Et Me Lebas d'exciper une phrase tirée du rapport d'expertise remis le 13 septembre 2004 par les Prs Jean-Marie Desmonts, ancien président de la Société d'anesthésie et de réanimation de langue française (Sarlf), Philippe Loirat, chef du service de réanimation de l'hôpital Foch (Suresnes), et Jean-Paul Chodkiewicz (Sainte-Anne) : « Peu de réanimateurs auraient pu soutenir le regard de Vincent Humbert après une réanimation qu'il n'avait pas souhaitée. » (« le Quotidien » du 2 novembre 2004).
Bref, conclut le mémoire déposé par la défense, « le seul souci du Dr Chaussoy a été d'assurer à Vincent une vie digne jusqu'à la mort, comme le prescrit la loi sur la fin de vie du 22 avril dernier, à la suite de l'affaire Humbert ».
L'argument a fait mouche, semble-t-il, auprès du procureur de la République. « On ne peut pas faire comme si cette loi n'existait pas, explique Gérard Lesigne au "Monde". Nous sommes en devoir d'intégrer ce texte dans notre raisonnement et dans l'analyse factuelle du dossier. »
Certes, la nouvelle loi est plus clémente que les textes précédemment en vigueur. Pour autant, comme le souligne son auteur, le Dr Jean Leonetti (lire l'entretien ci-dessous), « c'est un texte qui autorise le laisser mourir et en aucun cas le faire mourir ». Le Dr Chaussoy en convient lui-même (lire ci-dessous), l'injection du chlorure de potassium fait question. De fait, c'est cet acte qui a entraîné la mise en examen pour empoisonnement avec préméditation.
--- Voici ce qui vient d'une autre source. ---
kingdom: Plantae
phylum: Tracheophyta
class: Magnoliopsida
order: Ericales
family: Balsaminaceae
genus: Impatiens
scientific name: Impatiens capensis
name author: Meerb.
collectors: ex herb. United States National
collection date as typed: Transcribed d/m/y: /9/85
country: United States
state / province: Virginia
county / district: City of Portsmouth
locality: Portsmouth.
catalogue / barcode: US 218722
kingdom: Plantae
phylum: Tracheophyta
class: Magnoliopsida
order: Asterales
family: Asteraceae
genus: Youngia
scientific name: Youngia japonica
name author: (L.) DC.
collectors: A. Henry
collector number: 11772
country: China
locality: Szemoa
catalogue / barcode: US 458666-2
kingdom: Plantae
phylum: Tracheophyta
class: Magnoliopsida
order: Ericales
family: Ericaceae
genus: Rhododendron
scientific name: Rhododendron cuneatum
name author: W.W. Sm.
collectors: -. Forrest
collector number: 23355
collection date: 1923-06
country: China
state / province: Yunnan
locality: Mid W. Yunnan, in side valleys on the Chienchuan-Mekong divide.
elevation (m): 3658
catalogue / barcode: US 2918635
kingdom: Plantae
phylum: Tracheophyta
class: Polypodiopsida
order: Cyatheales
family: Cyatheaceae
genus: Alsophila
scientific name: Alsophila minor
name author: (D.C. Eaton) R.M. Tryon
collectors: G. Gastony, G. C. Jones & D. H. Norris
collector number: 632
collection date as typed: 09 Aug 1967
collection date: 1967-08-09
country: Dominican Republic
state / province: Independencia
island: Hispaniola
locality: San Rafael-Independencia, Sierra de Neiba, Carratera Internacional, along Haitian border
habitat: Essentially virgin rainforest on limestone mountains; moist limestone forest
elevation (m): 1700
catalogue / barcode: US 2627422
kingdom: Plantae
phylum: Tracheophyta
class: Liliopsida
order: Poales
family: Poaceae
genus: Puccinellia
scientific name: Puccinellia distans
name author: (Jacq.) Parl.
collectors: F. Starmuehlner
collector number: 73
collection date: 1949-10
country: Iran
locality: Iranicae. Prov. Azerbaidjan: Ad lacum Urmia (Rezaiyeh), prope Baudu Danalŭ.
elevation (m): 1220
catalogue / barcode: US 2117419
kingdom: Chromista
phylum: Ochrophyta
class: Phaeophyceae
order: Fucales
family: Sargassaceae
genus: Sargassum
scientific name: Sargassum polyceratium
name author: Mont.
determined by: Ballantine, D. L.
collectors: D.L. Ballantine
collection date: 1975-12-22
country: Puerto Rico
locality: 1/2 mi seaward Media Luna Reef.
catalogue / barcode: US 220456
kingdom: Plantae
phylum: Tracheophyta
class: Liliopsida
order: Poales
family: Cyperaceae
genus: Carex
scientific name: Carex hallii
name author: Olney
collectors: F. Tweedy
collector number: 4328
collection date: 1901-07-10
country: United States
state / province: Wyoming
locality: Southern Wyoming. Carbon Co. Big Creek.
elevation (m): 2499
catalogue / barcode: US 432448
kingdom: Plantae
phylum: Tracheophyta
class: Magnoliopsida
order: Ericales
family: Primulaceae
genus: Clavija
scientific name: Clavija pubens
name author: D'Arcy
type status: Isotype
La défense du réanimateur invoque à ce sujet la situation de contrainte dans laquelle il a agi au sens de l'article 122-2 du code pénal. Elle cite « la contrainte d'une compassion humainement irrésistible » et la « contrainte morale liée à une situation médicale insoutenable ». Le Dr Chaussoy, selon l'avocat, « ne pouvait agir autrement et s'est trouvé dans l'obligation de procéder comme il l'a fait ».
La décision de la juge Morvant, qui devrait intervenir à la mi-novembre, est très attendue, en particulier au Conseil national de l'Ordre des médecins. Président de la section éthique et déontologie, le Dr Piernick Cressard indique que « la nouvelle rédaction de l'article 37 du code de déontologie est en cours de validation devant le conseil d'Etat, pour intégrer les dispositions de la loi Leonetti sur l'arrêt des traitements sur les personnes en fin de vie, après avis d'un collège médical. L'article 38, quant à lui, restera inchangé, tient à souligner le responsable ordinal, car nul n'a le droit de provoquer délibérément la mort. Sur ce point, l'Ordre se doit à la plus grande vigilance. Nous pensons à quantité de familles au sein desquelles vivent de grands handicapés psychomoteurs. Il n'est pas question de laisser dire qu'une substance létale, un cocktail lytique pourraient être autorisés. L'affaire Humbert restera unique ».